Activity A: Rewrite the service mesh monitoring guide from "Service Mesh Monitoring: Complete" up to and including "with Envoy-based metrics.", swapping "Grafana" for "Kibana".
Activity B: Carry on the service mesh monitoring guide from the point where it stops.

Source document:
# # #
Observability & Monitoring

Service Mesh Monitoring: Complete Guide to Prometheus, Grafana & Alerting

MatterAI Agent
MatterAI Agent
12 min readยท

Service Mesh Monitoring: Prometheus Metrics, Grafana Dashboards, and Alerting

A practical guide to implementing observability for service meshes using Prometheus, Grafana, and Alertmanager. Focuses on Istio Telemetry v2 with Envoy-based metrics.

Core Metrics: The Golden Signals

Service mesh monitoring centers on four Golden Signals: latency, traffic, errors, and saturation. Istio Telemetry v2 exposes these directly through Envoy sidecars at port 15090, replacing the deprecated Mixer-based telemetry.

Key Istio Metrics

Metric Type Description
istio_requests_total Counter Total requests by source, destination, and response code
istio_request_duration_milliseconds_bucket Histogram Request latency distribution
istio_request_bytes_bucket Histogram Request body size
istio_response_bytes_bucket Histogram Response body size

Prometheus Configuration

Scrape Config for Istio

# prometheus-config.yaml
scrape_configs:
  # Envoy sidecar metrics from each pod
  - job_name: 'istio-proxy'
    metrics_path: /stats/prometheus
    kubernetes_sd_configs:
      - role: pod
    relabel_configs:
      - source_labels: [__meta_kubernetes_pod_container_name]
        action: keep
        regex: istio-proxy
      - source_labels: [__meta_kubernetes_pod_ip]
        action: replace
        replacement: "${1}:15090"
# # #
Saved data entries:
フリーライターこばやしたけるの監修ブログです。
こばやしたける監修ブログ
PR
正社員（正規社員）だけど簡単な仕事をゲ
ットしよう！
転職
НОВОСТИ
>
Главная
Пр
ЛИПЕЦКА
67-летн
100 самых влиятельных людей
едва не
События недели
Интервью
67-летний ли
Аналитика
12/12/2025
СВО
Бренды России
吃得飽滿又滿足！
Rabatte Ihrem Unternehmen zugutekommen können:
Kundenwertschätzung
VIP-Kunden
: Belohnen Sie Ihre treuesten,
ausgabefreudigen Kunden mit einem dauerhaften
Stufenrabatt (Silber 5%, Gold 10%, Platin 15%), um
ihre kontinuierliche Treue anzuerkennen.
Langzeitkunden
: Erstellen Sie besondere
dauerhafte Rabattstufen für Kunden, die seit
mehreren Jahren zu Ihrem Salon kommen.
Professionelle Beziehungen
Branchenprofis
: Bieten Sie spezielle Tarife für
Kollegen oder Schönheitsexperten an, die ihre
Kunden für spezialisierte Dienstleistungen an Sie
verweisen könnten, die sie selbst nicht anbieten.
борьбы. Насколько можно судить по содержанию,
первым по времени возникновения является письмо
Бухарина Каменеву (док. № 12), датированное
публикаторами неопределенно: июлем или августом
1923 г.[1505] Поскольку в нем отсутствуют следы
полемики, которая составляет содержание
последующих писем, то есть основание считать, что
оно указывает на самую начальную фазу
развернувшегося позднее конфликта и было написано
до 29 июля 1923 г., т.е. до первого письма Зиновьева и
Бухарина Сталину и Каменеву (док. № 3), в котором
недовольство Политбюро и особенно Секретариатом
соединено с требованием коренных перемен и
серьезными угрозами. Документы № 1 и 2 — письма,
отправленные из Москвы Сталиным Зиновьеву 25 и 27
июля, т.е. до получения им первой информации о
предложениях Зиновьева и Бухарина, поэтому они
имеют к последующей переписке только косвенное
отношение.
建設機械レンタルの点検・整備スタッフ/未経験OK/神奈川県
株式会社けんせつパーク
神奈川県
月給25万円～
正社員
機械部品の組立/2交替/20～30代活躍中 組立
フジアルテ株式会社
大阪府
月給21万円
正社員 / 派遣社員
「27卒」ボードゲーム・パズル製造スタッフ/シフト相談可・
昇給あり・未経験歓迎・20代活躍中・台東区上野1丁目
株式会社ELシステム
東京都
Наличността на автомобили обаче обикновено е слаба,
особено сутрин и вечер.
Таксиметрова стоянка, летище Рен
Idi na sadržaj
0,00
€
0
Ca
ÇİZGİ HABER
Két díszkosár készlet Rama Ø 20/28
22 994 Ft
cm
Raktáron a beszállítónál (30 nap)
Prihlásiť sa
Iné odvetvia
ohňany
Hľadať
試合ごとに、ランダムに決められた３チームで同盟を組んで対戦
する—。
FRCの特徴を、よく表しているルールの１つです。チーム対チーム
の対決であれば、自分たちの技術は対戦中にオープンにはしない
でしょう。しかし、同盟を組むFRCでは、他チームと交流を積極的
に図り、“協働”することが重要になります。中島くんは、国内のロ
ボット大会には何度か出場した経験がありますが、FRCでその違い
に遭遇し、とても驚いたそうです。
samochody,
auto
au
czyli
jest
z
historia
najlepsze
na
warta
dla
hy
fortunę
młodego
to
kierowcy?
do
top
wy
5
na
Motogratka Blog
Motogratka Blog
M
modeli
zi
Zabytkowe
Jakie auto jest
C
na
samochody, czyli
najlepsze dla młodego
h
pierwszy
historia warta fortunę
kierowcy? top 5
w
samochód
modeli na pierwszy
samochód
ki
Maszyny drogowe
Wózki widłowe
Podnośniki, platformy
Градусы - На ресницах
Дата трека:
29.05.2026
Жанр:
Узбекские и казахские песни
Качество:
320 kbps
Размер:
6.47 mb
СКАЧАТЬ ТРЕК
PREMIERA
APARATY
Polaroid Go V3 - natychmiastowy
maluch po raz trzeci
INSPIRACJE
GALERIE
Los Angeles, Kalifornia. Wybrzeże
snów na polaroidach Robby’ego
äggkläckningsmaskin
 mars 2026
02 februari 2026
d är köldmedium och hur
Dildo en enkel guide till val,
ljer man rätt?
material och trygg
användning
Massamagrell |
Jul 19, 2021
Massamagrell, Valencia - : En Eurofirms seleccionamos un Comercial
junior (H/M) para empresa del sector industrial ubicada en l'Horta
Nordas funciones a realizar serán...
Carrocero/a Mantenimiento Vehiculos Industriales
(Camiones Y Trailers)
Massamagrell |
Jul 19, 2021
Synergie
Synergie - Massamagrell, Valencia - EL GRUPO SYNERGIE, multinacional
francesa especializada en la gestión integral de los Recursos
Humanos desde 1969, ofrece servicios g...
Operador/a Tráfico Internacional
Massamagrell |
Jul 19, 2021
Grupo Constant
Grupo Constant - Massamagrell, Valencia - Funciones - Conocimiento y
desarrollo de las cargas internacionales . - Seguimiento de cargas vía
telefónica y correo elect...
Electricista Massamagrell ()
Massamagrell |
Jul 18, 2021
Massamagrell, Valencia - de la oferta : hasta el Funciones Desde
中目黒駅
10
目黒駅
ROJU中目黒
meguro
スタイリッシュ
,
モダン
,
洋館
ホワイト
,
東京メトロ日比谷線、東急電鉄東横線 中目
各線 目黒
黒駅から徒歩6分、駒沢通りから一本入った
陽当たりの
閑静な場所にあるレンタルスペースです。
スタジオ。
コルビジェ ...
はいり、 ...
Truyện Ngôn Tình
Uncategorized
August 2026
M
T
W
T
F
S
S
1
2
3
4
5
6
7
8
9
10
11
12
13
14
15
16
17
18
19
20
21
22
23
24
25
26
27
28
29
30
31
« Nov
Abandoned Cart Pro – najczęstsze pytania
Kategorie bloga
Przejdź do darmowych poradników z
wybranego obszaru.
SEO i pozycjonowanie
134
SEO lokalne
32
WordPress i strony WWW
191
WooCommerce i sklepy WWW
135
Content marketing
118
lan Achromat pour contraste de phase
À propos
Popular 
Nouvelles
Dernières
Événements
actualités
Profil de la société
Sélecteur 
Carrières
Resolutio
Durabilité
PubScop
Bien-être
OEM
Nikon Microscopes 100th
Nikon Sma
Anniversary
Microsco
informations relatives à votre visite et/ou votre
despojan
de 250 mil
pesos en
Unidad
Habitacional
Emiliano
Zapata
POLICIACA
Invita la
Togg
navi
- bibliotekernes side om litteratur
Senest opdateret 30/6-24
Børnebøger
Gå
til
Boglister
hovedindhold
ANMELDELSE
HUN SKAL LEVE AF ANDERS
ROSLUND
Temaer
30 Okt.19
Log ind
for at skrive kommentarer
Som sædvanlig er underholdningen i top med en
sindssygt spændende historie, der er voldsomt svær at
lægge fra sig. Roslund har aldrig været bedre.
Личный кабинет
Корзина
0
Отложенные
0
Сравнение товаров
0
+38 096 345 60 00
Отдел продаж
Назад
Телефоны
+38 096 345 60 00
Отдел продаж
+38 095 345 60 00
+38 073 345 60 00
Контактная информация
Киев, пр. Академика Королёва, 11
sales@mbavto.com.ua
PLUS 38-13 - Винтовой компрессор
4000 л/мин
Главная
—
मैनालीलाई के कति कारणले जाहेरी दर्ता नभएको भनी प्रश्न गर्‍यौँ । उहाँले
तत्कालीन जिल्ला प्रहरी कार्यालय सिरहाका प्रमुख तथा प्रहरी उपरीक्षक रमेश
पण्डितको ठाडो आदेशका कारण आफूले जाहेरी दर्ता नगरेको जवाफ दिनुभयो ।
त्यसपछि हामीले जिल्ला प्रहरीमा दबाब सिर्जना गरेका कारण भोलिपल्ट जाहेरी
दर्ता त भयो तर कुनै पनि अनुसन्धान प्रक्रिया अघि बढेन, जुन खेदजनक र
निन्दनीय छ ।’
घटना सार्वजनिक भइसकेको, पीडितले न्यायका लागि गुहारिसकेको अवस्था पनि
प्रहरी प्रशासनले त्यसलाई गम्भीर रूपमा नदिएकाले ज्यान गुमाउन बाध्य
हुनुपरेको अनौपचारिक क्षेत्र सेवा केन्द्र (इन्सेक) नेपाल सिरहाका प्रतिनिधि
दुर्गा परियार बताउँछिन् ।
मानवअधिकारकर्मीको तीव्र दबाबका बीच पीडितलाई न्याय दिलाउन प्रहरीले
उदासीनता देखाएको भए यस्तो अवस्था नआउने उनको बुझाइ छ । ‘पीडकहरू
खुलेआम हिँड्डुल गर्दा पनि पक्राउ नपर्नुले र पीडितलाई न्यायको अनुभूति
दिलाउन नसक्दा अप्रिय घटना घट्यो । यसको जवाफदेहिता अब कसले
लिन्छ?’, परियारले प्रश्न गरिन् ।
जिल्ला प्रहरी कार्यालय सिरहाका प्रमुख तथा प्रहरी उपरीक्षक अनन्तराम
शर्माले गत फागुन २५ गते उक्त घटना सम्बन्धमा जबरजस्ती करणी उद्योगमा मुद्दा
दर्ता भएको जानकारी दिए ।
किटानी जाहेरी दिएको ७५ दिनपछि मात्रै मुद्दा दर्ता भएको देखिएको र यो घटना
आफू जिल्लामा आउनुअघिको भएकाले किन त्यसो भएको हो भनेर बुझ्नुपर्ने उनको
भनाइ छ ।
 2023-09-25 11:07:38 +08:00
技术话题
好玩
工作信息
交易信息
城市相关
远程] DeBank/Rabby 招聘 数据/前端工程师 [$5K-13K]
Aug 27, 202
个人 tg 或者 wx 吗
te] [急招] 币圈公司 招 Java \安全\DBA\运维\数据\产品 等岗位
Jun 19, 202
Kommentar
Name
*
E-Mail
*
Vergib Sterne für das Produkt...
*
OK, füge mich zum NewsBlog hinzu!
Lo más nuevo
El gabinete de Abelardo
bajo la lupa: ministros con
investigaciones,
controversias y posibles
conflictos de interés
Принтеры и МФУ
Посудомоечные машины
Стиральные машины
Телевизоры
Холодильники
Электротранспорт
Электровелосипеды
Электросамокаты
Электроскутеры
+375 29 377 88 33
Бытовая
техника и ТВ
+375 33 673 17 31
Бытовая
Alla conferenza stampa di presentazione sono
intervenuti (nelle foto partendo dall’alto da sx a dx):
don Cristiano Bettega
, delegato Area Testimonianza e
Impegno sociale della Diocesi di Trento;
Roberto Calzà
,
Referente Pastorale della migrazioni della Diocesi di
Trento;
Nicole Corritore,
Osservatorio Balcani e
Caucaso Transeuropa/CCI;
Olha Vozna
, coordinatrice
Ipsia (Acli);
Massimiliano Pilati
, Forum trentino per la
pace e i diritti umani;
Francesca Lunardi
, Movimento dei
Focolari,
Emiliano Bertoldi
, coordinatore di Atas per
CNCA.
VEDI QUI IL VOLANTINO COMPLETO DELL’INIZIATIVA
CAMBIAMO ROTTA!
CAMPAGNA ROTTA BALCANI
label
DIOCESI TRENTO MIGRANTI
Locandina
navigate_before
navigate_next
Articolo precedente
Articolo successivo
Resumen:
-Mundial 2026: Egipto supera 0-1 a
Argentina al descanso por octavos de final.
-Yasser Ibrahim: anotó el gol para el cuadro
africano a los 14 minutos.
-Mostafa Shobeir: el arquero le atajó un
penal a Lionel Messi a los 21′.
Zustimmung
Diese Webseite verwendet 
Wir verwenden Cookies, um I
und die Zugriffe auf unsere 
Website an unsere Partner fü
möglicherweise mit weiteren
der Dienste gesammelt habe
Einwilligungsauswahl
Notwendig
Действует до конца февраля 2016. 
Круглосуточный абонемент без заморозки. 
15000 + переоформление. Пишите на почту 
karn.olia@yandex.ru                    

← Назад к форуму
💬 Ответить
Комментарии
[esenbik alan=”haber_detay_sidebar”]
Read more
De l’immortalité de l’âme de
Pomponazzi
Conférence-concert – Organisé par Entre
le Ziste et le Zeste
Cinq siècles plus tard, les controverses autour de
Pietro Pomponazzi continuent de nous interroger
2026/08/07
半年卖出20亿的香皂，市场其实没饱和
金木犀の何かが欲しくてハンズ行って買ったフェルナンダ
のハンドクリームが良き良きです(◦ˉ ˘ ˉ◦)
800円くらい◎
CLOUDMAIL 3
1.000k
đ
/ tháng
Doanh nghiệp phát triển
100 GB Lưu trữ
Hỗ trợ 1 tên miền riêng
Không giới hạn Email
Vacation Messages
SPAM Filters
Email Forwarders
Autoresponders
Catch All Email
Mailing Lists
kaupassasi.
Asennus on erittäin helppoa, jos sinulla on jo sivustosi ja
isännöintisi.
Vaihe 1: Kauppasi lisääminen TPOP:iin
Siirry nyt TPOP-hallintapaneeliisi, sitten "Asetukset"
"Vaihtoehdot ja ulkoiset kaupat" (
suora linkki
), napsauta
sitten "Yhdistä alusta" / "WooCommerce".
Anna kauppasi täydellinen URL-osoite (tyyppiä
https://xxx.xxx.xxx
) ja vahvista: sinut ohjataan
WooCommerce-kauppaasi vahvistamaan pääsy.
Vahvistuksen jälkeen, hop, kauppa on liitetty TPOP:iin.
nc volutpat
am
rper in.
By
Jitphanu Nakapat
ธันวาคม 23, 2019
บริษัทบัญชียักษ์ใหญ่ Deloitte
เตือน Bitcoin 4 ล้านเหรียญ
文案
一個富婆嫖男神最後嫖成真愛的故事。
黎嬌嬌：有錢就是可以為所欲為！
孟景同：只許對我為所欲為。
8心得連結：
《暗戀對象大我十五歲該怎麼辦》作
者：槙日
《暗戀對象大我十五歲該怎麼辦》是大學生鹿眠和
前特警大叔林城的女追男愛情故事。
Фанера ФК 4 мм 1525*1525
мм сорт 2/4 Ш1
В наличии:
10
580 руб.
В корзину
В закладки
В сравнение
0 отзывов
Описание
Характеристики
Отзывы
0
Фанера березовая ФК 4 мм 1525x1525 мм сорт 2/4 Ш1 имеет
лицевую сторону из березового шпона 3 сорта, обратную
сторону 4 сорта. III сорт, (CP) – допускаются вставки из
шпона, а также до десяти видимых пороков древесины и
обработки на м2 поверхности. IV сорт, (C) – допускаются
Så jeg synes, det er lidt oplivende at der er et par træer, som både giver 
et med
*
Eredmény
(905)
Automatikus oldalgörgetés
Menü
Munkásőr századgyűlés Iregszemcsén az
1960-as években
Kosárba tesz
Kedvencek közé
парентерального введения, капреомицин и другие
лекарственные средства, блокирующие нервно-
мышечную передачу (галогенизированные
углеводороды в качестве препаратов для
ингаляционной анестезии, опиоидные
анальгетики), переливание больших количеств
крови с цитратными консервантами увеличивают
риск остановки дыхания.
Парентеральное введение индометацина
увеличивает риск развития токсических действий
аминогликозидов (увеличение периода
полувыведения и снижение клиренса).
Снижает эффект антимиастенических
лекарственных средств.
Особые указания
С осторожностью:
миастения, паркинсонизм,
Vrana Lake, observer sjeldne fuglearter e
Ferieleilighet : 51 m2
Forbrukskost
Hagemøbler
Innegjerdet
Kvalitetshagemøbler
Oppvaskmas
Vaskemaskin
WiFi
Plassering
# # #
Answer space A:
Service Mesh Monitoring: Complete Guide to Prometheus, Kibana & Alerting

MatterAI Agent
MatterAI Agent
12 min readยท

Service Mesh Monitoring: Prometheus Metrics, Kibana Dashboards, and Alerting

A practical guide to implementing observability for service meshes using Prometheus, Kibana, and Alertmanager. Focuses on Istio Telemetry v2 with Envoy-based metrics.

Answer space B:
        target_label: __address__

  # Istiod control plane metrics
  - job_name: 'istiod'
    kubernetes_sd_configs:
      - role: endpoints
        namespaces:
          names: [istio-system]
    relabel_configs:
      - source_labels: [__meta_kubernetes_service_name]
        action: keep
        regex: istiod
      - source_labels: [__meta_kubernetes_endpoint_port_name]
        action: keep
        regex: http-monitoring
      - source_labels: [__address__]
        action: replace
        regex: ([^:]+)(?::\d+)?
        replacement: "${1}:15014"
        target_label: __address__

Essential PromQL Queries

Request Rate (Traffic)

sum(rate(istio_requests_total{reporter="destination"}[5m]))

Error Rate (Errors)

sum(rate(istio_requests_total{reporter="destination",response_code=~"5.."}[5m]))
/
sum(rate(istio_requests_total{reporter="destination"}[5m]))

P99 Latency by Service (Latency)

histogram_quantile(0.99,
  sum(rate(istio_request_duration_milliseconds_bucket{reporter="destination"}[5m])) by (le, destination_service)
)

Success Rate by Service

sum(rate(istio_requests_total{reporter="destination",response_code!~"[45].."}[5m])) by (destination_service)
/
sum(rate(istio_requests_total{reporter="destination"}[5m])) by (destination_service)

Grafana Dashboard Design

Dashboard Hierarchy

Structure dashboards in three tiers: Mesh Overview (global health), Service Dashboard (per-service metrics), and Workload Dashboard (pod-level detail).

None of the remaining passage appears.